Methodological Strengths

  • Includes both ventilated and non-ventilated patients, enhancing generalizability of barotrauma risk.
  • Explicit event stratification (PT, PM, both) with in-hospital mortality comparison.

Limitations

  • Single-center, retrospective cross-sectional design with potential confounding and selection bias.
  • Incomplete reporting of ventilatory parameters and temporal relationships may limit causal inferences.

Future Directions: Prospective multicenter cohorts controlling for severity and ventilatory parameters to define causal pathways and thresholds for barotrauma risk in viral pneumonia.

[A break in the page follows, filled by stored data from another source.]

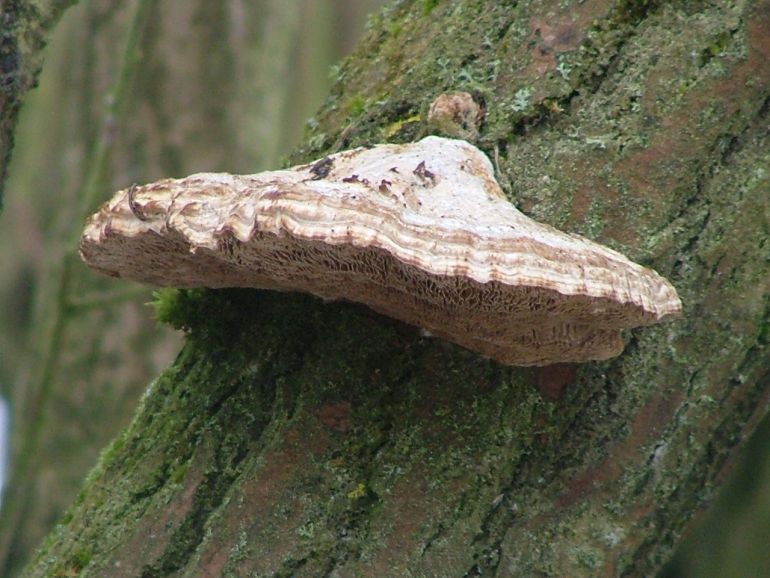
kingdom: Fungi
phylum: Basidiomycota
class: Agaricomycetes
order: Polyporales
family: Polyporaceae
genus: Daedaleopsis
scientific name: Daedaleopsis confragosa
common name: rødmende læderporesvamp
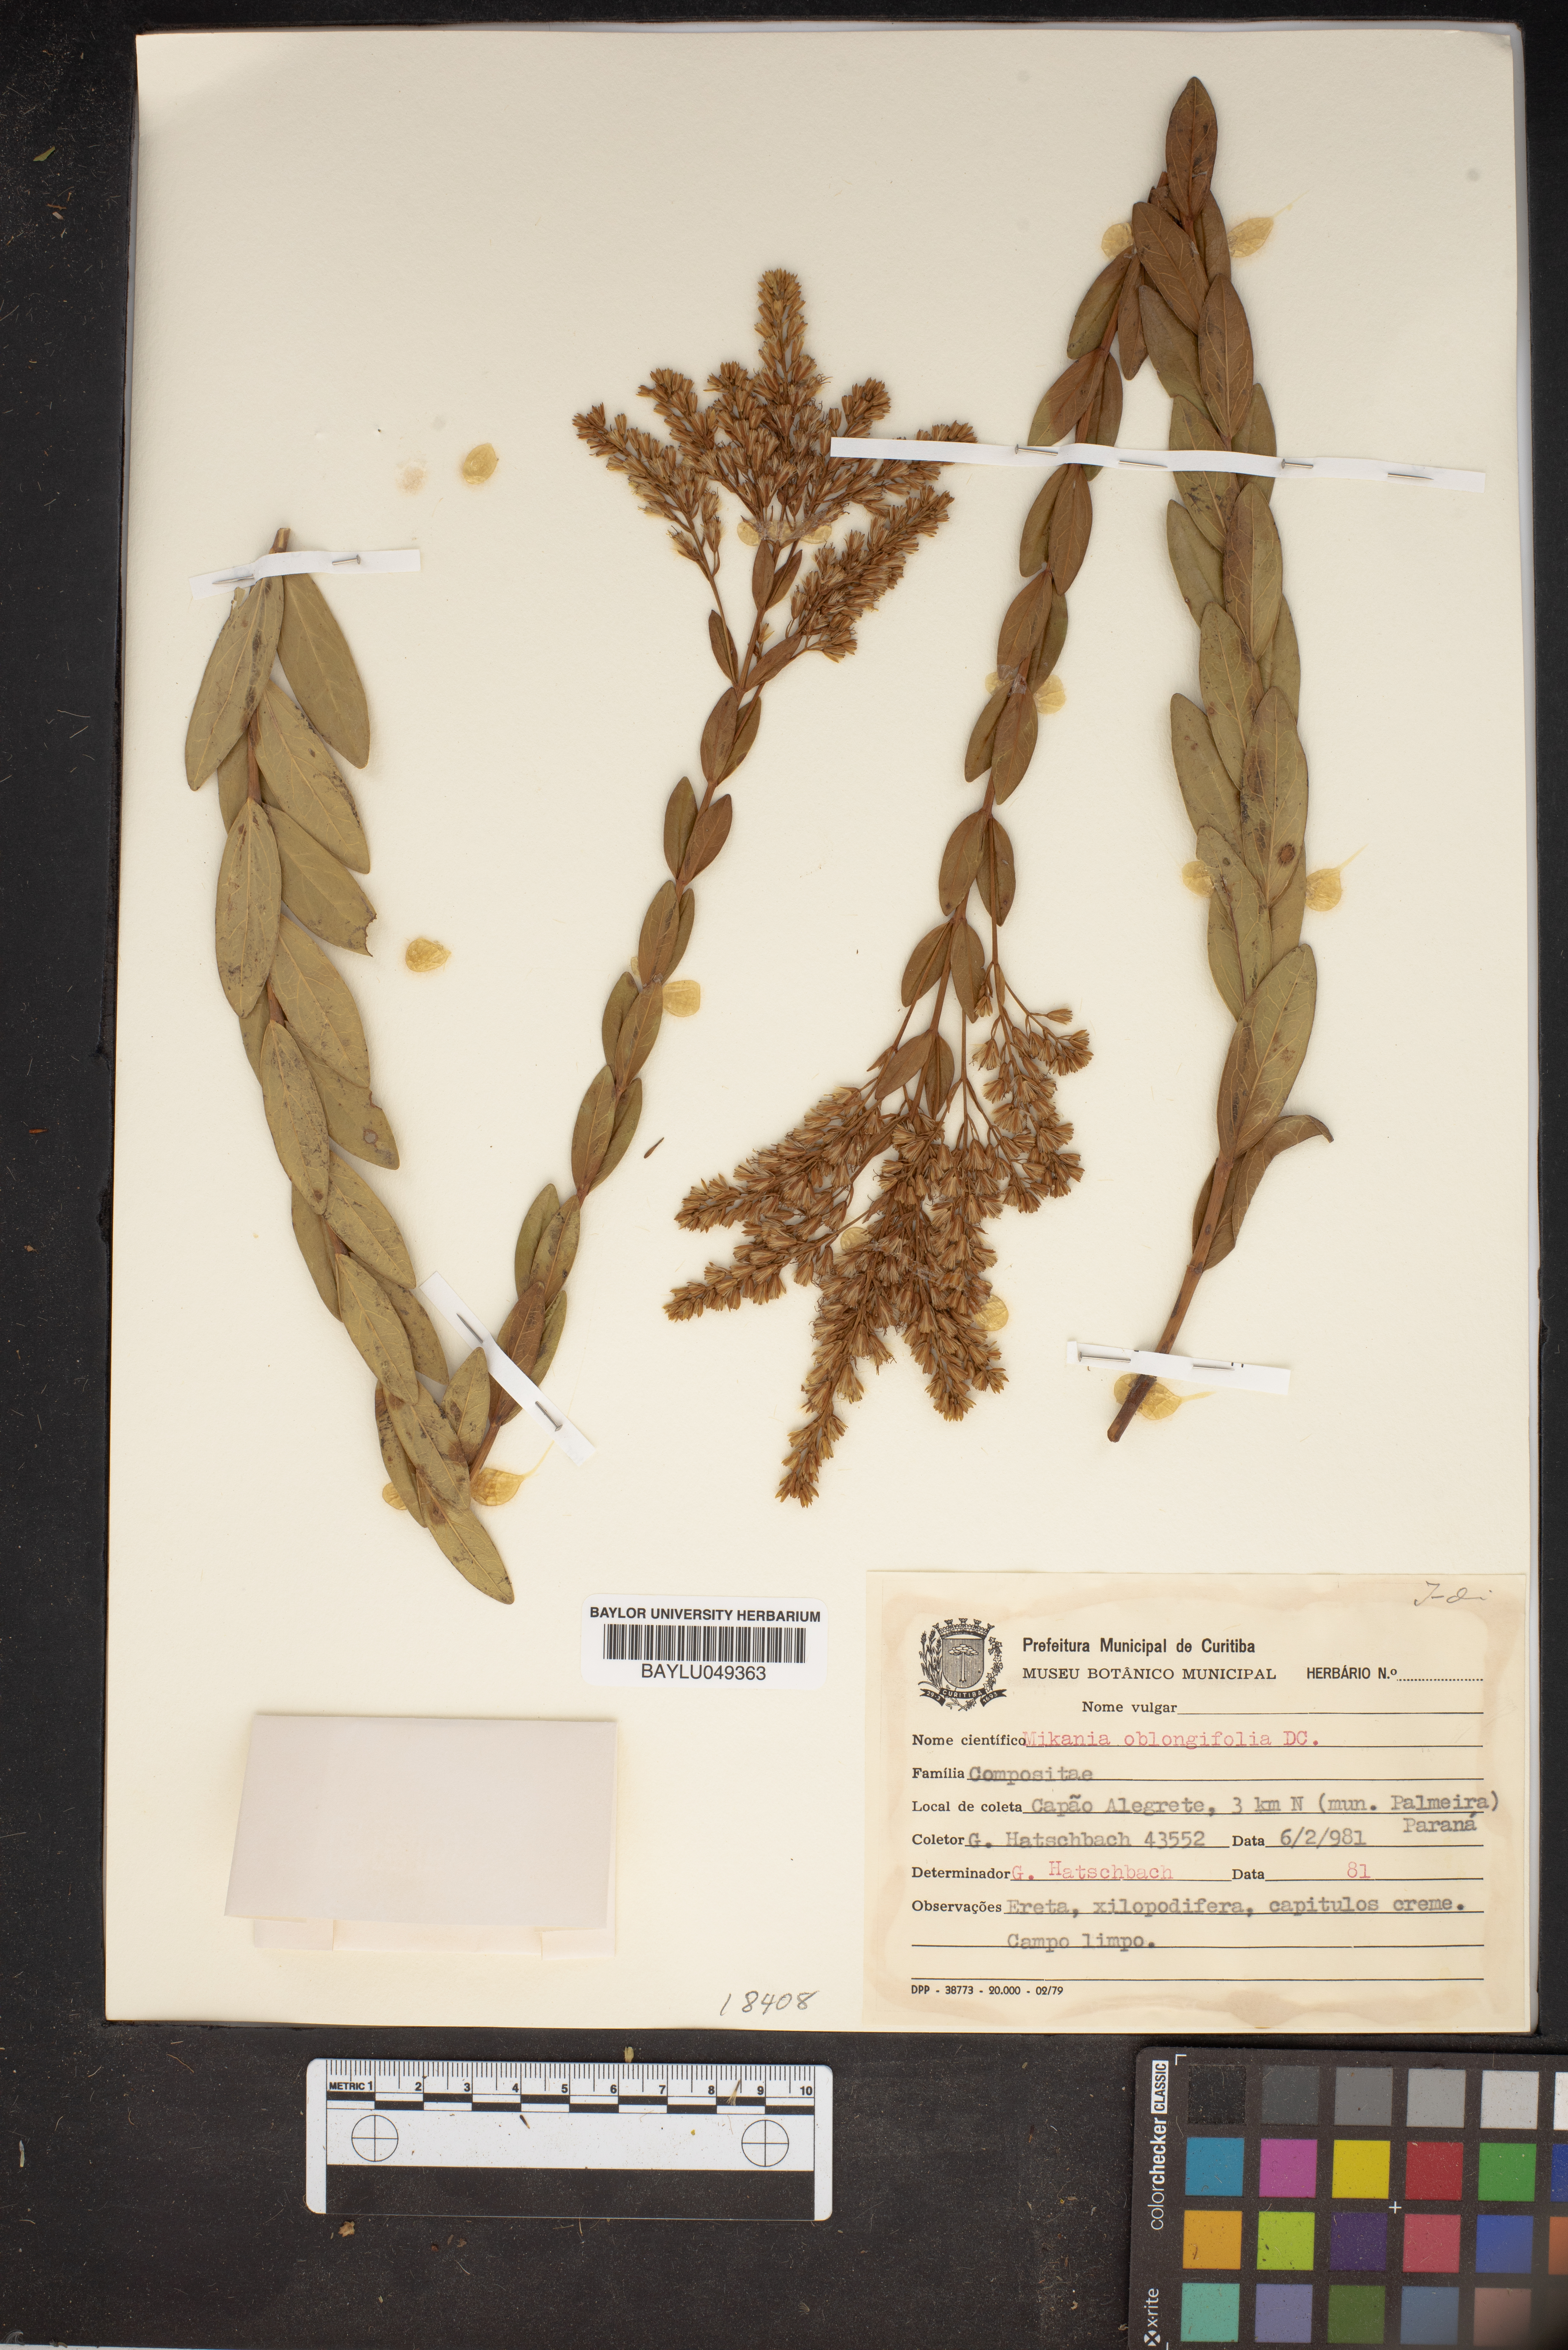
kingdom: Plantae
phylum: Tracheophyta
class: Magnoliopsida
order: Asterales
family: Asteraceae
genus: Mikania
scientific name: Mikania oblongifolia
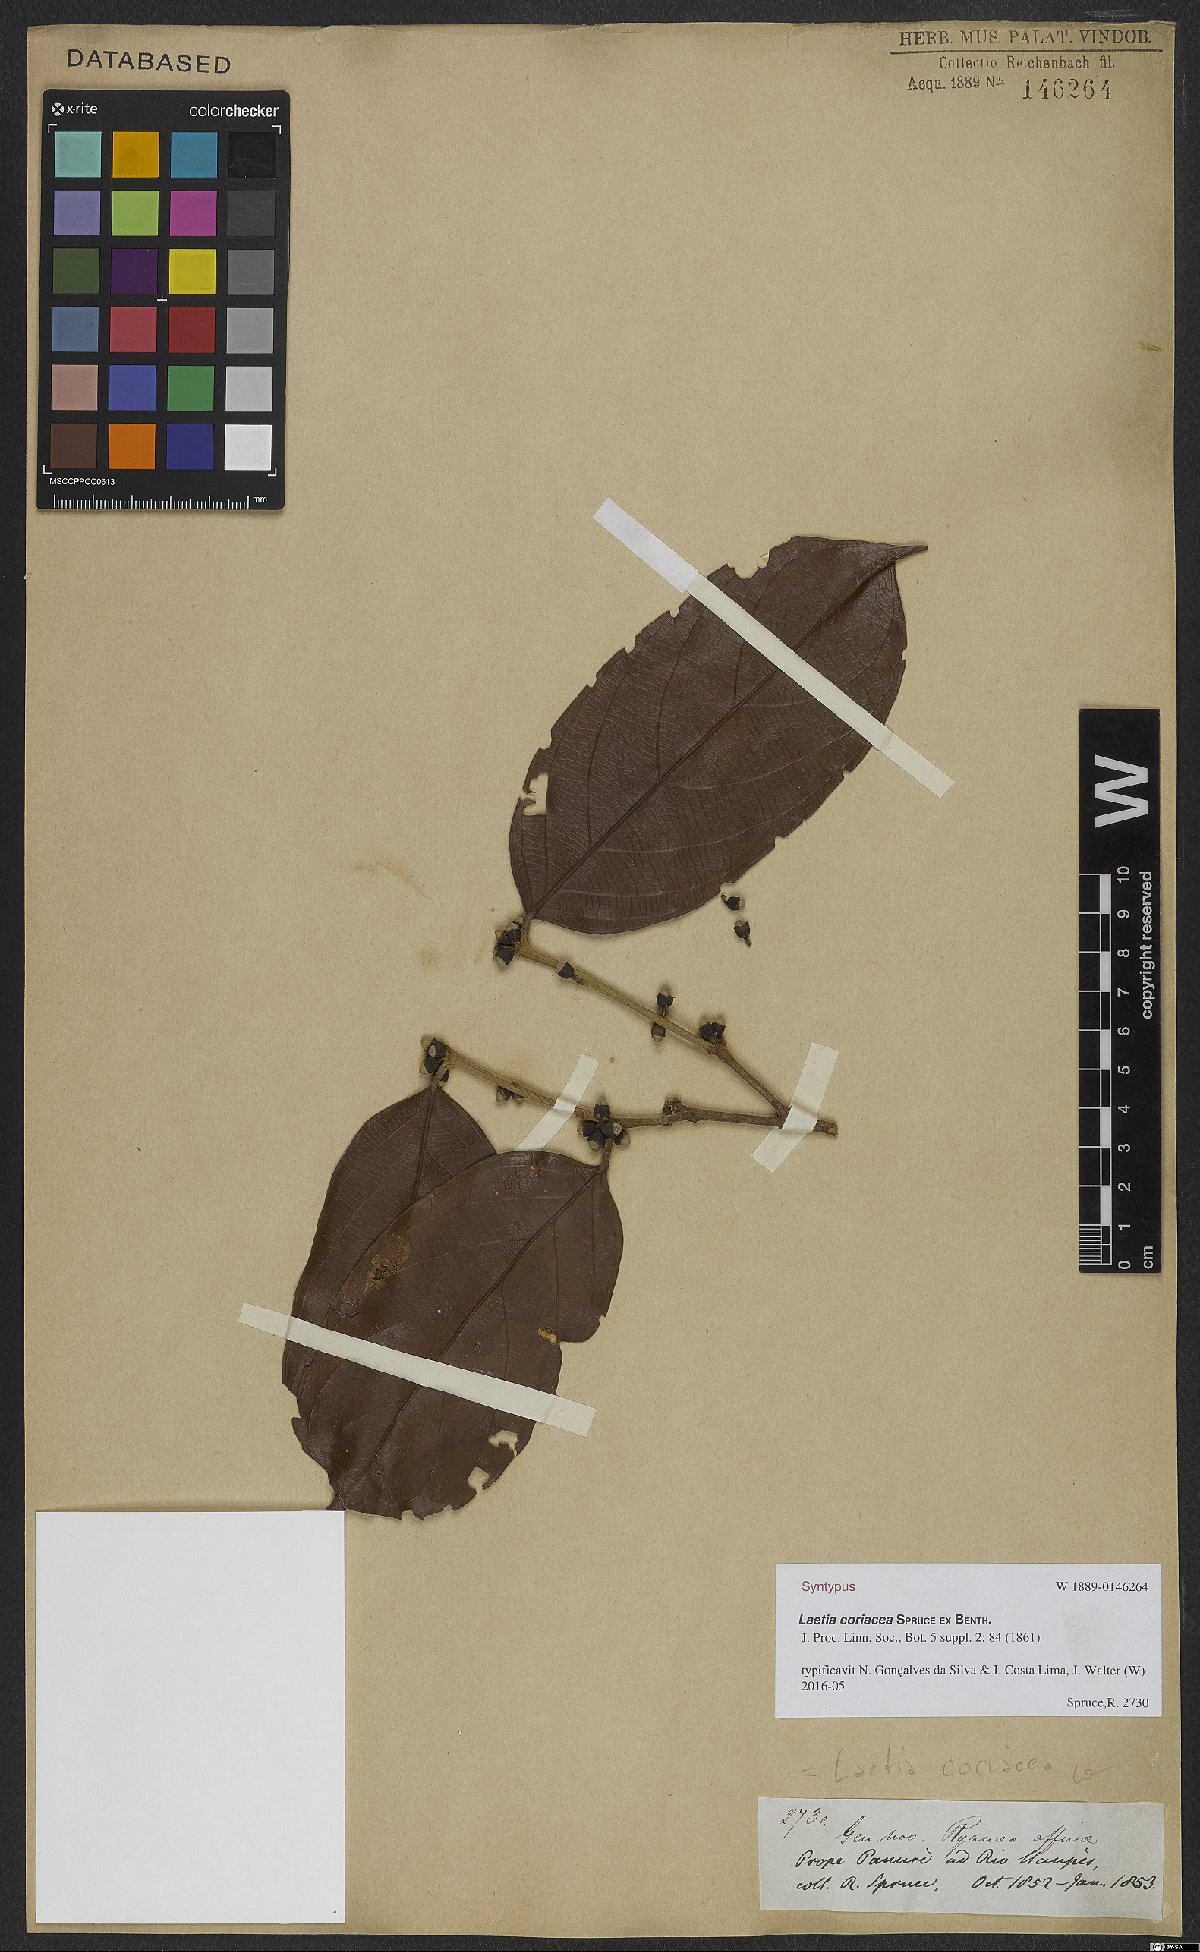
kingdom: Plantae
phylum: Tracheophyta
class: Magnoliopsida
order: Malpighiales
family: Salicaceae
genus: Irenodendron
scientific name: Irenodendron coriaceum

INTRODUCTION: The prognostic implications of developing pneumothorax (PT) or pneumomediastinum (PM) in COVID-19 pneumonia remain a topic of debate, with current literature showing conflicting data. We aimed to assess mortality rates and the characteristics of patients with COVID-19 pneumonia who developed these complications compared to those who did not. METHODS: We analyzed data and outcomes for patients aged 18 years or older who were admitted for COVID-19 pneumonia to a tertiary care referral center in Lebanon. RESULTS: A total of 527 patients (356 men and 171 women) were identified. Events were reported in 43 patients (18 PM, 10 PT, and 15 both). Overall mortality was 28.3%. Mortality was significantly higher in patients with events compared to those without events (69.7% DISCUSSION: Barotrauma events, including PT and PM in COVID-19 pneumonia, were associated with significantly higher mortality and appear to reflect more severe lung involvement. Mortality was not directly caused by the events themselves. A significant proportion occurred in patients on supplemental oxygen or high-flow nasal cannula (21%), highlighting the need for a high index of suspicion for such events even in non-ventilated patients. CONCLUSION: There is a strong association between the development of PT and/or PM and mortality in COVID-19 pneumonia.